• [Auszug]
******************************
HUNDLICHE BEDÜRFNISSE
Ebenso zum positiven Hundetraining gehört natürlich auch das Zulassen hundlicher Bedürfnisse. Kaum etwas empfinde ich persönlich schlimmer, als wenn Menschen zu mir kommen, die Ihrem Hund nahezu jedes hundliche Bedürfnis zu verbieten versuchen. Ein Hund ist ein Hund. Je weniger Restriktionen er erleben muss, desto größer wird sein Wohlbefinden sein. Natärlich ist es nun auch nicht Sinn der Sache seinen Hund schalten und walten zu lassen wie er gern möchte. Ein guter Kompromiss und vor allen Dingen ein waches Auge für die Dinge, die der Hund gern tut sind mir sehr wichtig.
******************************
• [Aufgabenstellung] Schreiben Sie bitte aus dem Auszug über hundliche Bedürfnisse den Teil wortgetreu ab, der mit „HUNDLICHE BEDÜRFNISSE“ beginnt und sich bis einschließlich „mir sehr wichtig.“ erstreckt. Die Daten sind eigenständiges Material und gehören nicht zum Auszug.
******************************
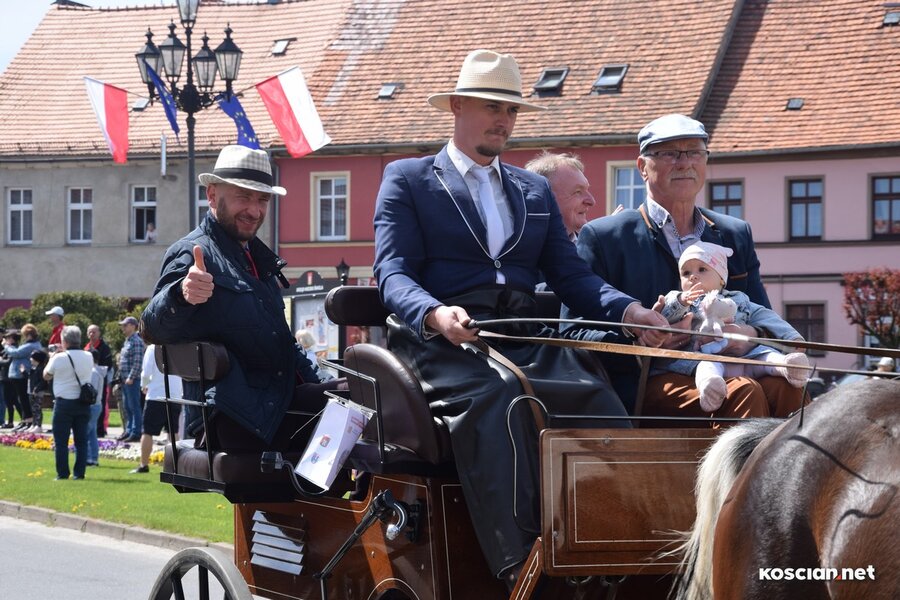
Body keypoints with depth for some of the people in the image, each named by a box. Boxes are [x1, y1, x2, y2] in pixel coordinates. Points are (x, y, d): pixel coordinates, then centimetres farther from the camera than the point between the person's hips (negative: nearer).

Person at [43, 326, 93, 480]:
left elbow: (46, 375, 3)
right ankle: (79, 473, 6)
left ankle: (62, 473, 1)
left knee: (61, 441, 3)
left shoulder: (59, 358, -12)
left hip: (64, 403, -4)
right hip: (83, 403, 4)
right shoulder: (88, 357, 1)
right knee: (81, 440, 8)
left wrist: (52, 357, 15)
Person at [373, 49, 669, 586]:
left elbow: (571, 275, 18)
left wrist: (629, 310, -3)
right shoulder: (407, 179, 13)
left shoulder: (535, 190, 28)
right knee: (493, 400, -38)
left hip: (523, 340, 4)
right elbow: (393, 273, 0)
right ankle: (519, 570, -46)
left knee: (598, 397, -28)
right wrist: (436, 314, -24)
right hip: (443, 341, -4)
******************************
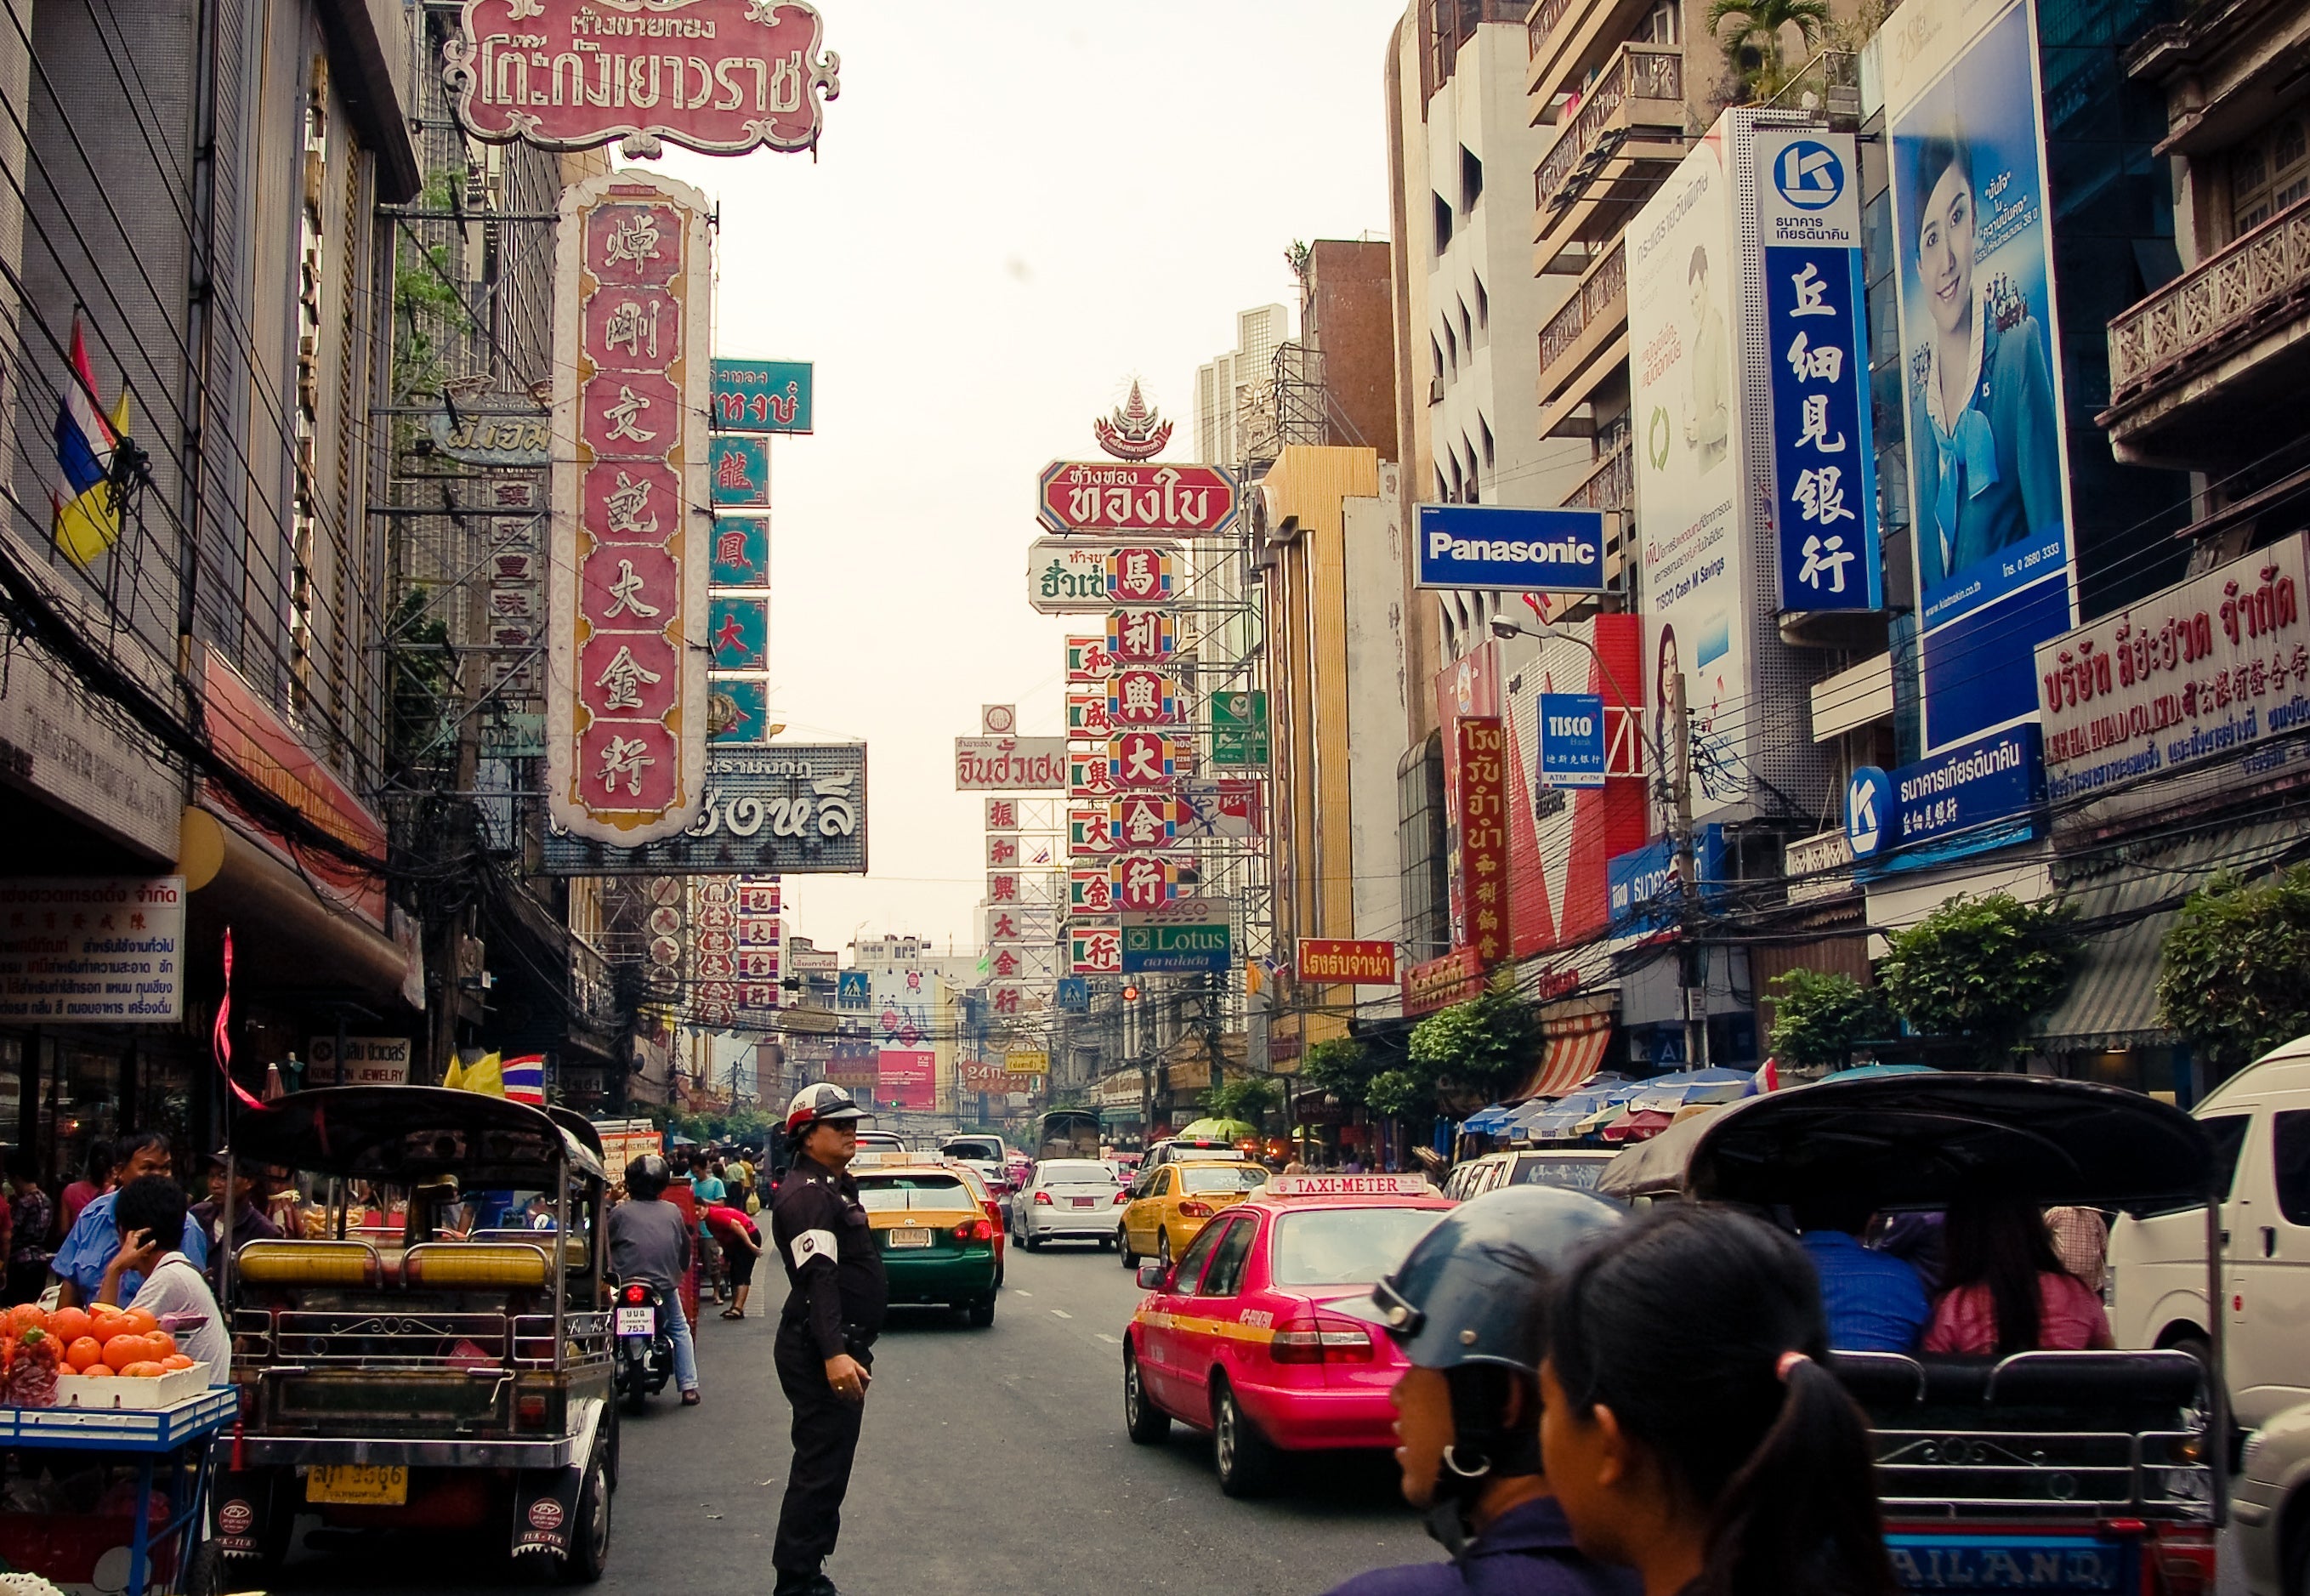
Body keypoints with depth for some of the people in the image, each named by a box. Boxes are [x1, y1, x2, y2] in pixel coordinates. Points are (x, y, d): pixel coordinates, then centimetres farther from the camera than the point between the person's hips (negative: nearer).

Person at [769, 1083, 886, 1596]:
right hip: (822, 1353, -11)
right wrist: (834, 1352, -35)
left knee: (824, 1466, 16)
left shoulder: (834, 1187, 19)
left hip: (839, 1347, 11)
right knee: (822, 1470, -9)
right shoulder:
******************************
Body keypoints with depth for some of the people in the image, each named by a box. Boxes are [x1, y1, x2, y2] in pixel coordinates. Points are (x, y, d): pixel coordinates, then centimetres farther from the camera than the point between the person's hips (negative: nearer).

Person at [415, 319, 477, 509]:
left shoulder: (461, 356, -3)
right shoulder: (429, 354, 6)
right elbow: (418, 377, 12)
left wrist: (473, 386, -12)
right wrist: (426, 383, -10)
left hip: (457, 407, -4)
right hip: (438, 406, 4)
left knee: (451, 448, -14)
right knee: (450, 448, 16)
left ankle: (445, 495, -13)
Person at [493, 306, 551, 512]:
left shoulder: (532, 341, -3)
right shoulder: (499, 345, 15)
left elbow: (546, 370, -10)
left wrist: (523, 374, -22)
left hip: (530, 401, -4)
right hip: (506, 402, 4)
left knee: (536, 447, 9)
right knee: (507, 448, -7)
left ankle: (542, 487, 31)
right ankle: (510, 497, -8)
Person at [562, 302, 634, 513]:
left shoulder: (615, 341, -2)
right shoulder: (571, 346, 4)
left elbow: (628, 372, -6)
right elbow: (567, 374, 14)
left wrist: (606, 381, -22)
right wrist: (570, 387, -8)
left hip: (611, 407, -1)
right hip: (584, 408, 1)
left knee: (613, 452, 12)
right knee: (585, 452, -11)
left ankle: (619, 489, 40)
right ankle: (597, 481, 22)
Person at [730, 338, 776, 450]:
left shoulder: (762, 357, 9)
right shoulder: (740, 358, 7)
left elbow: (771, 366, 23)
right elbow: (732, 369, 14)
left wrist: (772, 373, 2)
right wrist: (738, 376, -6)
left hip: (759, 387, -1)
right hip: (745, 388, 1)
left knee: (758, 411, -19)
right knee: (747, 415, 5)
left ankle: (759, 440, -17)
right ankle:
******************************
• [Lösung]
HUNDLICHE BEDÜRFNISSE
Ebenso zum positiven Hundetraining gehört natürlich auch das Zulassen hundlicher Bedürfnisse. Kaum etwas empfinde ich persönlich schlimmer, als wenn Menschen zu mir kommen, die Ihrem Hund nahezu jedes hundliche Bedürfnis zu verbieten versuchen. Ein Hund ist ein Hund. Je weniger Restriktionen er erleben muss, desto größer wird sein Wohlbefinden sein. Natärlich ist es nun auch nicht Sinn der Sache seinen Hund schalten und walten zu lassen wie er gern möchte. Ein guter Kompromiss und vor allen Dingen ein waches Auge für die Dinge, die der Hund gern tut sind mir sehr wichtig.